À l’Institut océanographique de Monaco, on a utilisé le « rotor de Savonius », sorte de roue à aubes qui peut être employée comme moulin à vent ; l’effet mécanique obtenu est tout juste suffisant pour pomper l’eau d’alimentation des bassins de l’aquarium. Les systèmes à flotteurs sont également encombrants, peu puissants et vulnérables à la mer.
Une solution plus pratique consiste à établir un bassin surélevé où vient s’accumuler l’eau des fortes vagues ; cette eau s’écoule à travers les turbines en retombant dans un endroit abrité. Malheureusement, ce procédé n’utilise que les « crêtes » des lames les plus élevées, en sorte qu’une énergie considérable est perdue avec toutes les vagues de moindre importance ; une critique analogue peut être adressée aux systèmes à compression d’air ou encore à clapet, genre bélier de Montgolfier, qui mettent à profit l’énergie cinétique, c’est-à-dire l’élan des marées d’eau en mouvement.
Principe du nouveau « bélier-siphon » maritime
Le bélier-siphon maritime à chambre barométrique évite tous ces inconvénients d’une manière très ingénieuse.
Imaginons, dans un bloc de béton, une vaste cavité creuse et hermétique, communiquant par un large tuyau avec la mer ; faisons le vide dans cette cavité à l’aide d’une pompe ; l’eau montera dans le réservoir jusqu’à ce que sa hauteur équilibre la pression atmosphérique, soit environ la mètres au-dessus du niveau extérieur.
Mais voici qui est fondamental ; si ce niveau extérieur vient à changer au passage d’une houle, le niveau intérieur du réservoir suivra fidèlement cette ondulation, en demeurant toujours à 10 mètres au-dessus du niveau extérieur. Il en sera de même si un coup de mer vient frapper en plein l’armature du tube : dans les deux cas, un afflux d’eau se produira dans le réservoir, cet excès d’eau retournant à l’extérieur quand la houle ou le coup de mer auront cessé leur action.
Rien ne nous empêche, maintenant, de joindre notre réservoir à la mer par un second tuyau débouchant dans un endroit abrité et de placer un clapet dans le premier tuyau. Ainsi, l’eau entrera par ce tuyau et s’écoulera par l’autre en faisant tourner des turbines. Le réservoir suffira à régulariser le flux, que l’on pourra du reste rendre plus uniforme en disposant plusieurs tuyaux d’admission débouchant en différents points du parcours des lames.
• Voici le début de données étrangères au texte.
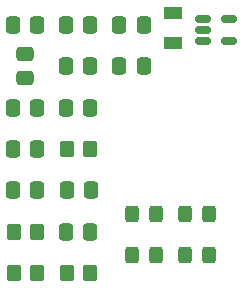
<source format=gbr>
%TF.GenerationSoftware,KiCad,Pcbnew,8.0.4*%
%TF.CreationDate,2024-08-16T22:24:09+02:00*%
%TF.ProjectId,breakout_pwr,62726561-6b6f-4757-945f-7077722e6b69,rev?*%
%TF.SameCoordinates,Original*%
%TF.FileFunction,Paste,Top*%
%TF.FilePolarity,Positive*%
%FSLAX46Y46*%
G04 Gerber Fmt 4.6, Leading zero omitted, Abs format (unit mm)*
G04 Created by KiCad (PCBNEW 8.0.4) date 2024-08-16 22:24:09*
%MOMM*%
%LPD*%
G01*
G04 APERTURE LIST*
G04 Aperture macros list*
%AMRoundRect*
0 Rectangle with rounded corners*
0 $1 Rounding radius*
0 $2 $3 $4 $5 $6 $7 $8 $9 X,Y pos of 4 corners*
0 Add a 4 corners polygon primitive as box body*
4,1,4,$2,$3,$4,$5,$6,$7,$8,$9,$2,$3,0*
0 Add four circle primitives for the rounded corners*
1,1,$1+$1,$2,$3*
1,1,$1+$1,$4,$5*
1,1,$1+$1,$6,$7*
1,1,$1+$1,$8,$9*
0 Add four rect primitives between the rounded corners*
20,1,$1+$1,$2,$3,$4,$5,0*
20,1,$1+$1,$4,$5,$6,$7,0*
20,1,$1+$1,$6,$7,$8,$9,0*
20,1,$1+$1,$8,$9,$2,$3,0*%
G04 Aperture macros list end*
%ADD10RoundRect,0.250000X-0.337500X-0.475000X0.337500X-0.475000X0.337500X0.475000X-0.337500X0.475000X0*%
%ADD11RoundRect,0.250000X-0.325000X-0.450000X0.325000X-0.450000X0.325000X0.450000X-0.325000X0.450000X0*%
%ADD12RoundRect,0.250000X-0.475000X0.337500X-0.475000X-0.337500X0.475000X-0.337500X0.475000X0.337500X0*%
%ADD13RoundRect,0.250000X-0.350000X-0.450000X0.350000X-0.450000X0.350000X0.450000X-0.350000X0.450000X0*%
%ADD14RoundRect,0.150000X-0.512500X-0.150000X0.512500X-0.150000X0.512500X0.150000X-0.512500X0.150000X0*%
%ADD15R,1.500000X1.000000*%
G04 APERTURE END LIST*
D10*
%TO.C,C1*%
X160425000Y-43000000D03*
X162500000Y-43000000D03*
%TD*%
D11*
%TO.C,D4*%
X170500000Y-59000000D03*
X172550000Y-59000000D03*
%TD*%
D10*
%TO.C,C8*%
X160500000Y-57000000D03*
X162575000Y-57000000D03*
%TD*%
D11*
%TO.C,D3*%
X166000000Y-59000000D03*
X168050000Y-59000000D03*
%TD*%
D12*
%TO.C,C11*%
X156962500Y-45462500D03*
X156962500Y-47537500D03*
%TD*%
D10*
%TO.C,C10*%
X160425000Y-46500000D03*
X162500000Y-46500000D03*
%TD*%
D11*
%TO.C,D5*%
X166000000Y-62500000D03*
X168050000Y-62500000D03*
%TD*%
D10*
%TO.C,C9*%
X155925000Y-43000000D03*
X158000000Y-43000000D03*
%TD*%
%TO.C,C2*%
X160425000Y-50000000D03*
X162500000Y-50000000D03*
%TD*%
D11*
%TO.C,D6*%
X170500000Y-62500000D03*
X172550000Y-62500000D03*
%TD*%
D10*
%TO.C,C6*%
X155925000Y-53500000D03*
X158000000Y-53500000D03*
%TD*%
%TO.C,C4*%
X164925000Y-46500000D03*
X167000000Y-46500000D03*
%TD*%
D13*
%TO.C,R3*%
X156000000Y-64000000D03*
X158000000Y-64000000D03*
%TD*%
D14*
%TO.C,U2*%
X172000000Y-42500000D03*
X172000000Y-43450000D03*
X172000000Y-44400000D03*
X174275000Y-44400000D03*
X174275000Y-42500000D03*
%TD*%
D15*
%TO.C,L1*%
X169500000Y-44500000D03*
X169500000Y-42000000D03*
%TD*%
D10*
%TO.C,C7*%
X155925000Y-56990000D03*
X158000000Y-56990000D03*
%TD*%
%TO.C,C3*%
X164925000Y-43000000D03*
X167000000Y-43000000D03*
%TD*%
D13*
%TO.C,R4*%
X160500000Y-64000000D03*
X162500000Y-64000000D03*
%TD*%
%TO.C,R2*%
X160500000Y-53500000D03*
X162500000Y-53500000D03*
%TD*%
D10*
%TO.C,C12*%
X160425000Y-60500000D03*
X162500000Y-60500000D03*
%TD*%
D13*
%TO.C,R1*%
X156000000Y-60500000D03*
X158000000Y-60500000D03*
%TD*%
D10*
%TO.C,C5*%
X155925000Y-50000000D03*
X158000000Y-50000000D03*
%TD*%
M02*

</source>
Les installations de Biarritz, dont le gros œuvre est seul terminé à l’heure actuelle, comporteront un tube d’adduction avec chambre à clapet, réservoir, logement des turbines, canal de fuite et canal de « by pass » ou de sécurité permettant d’évacuer directement l’eau en cas de très grosse mer sans passer par le réservoir.
Ce système présente l’avantage de soustraire entièrement le matériel mécanique à l’action de la mer ; il permet de construire bien au-dessus du niveau extérieur et assure un travail régulier malgré l’état de calme ou d’agitation de la mer. Par son principe, il est insensible à la marée, n’opérant que sur des différences momentanées de niveau. Enfin il ne nécessite qu’un matériel électro-mécanique de construction courante, à l’inverse des énormes roues turbines de 5 mètres de diaamètre, utilisées pour les usines marémotrices. La création et l’entretien du vide (qui ne sera du reste poussé que jusqu’à 8 ou 9 mètres de hauteur d’eau), semble ne pas devoir nécessiter plus de 10 % de la puissance totale disponible.
Je crois que ce nouveau système apporte une solution vraiment nouvelle et vraisemblablement féconde du problème de la captation de l’énergie maritime. J’ajoute que l’entreprise est financée par l’initiative privée et qu’il suffirait d’un effort modéré de la part d’une chambre de commerce ou d’un groupe financier pour lui permettre d’aboutir très rapidement.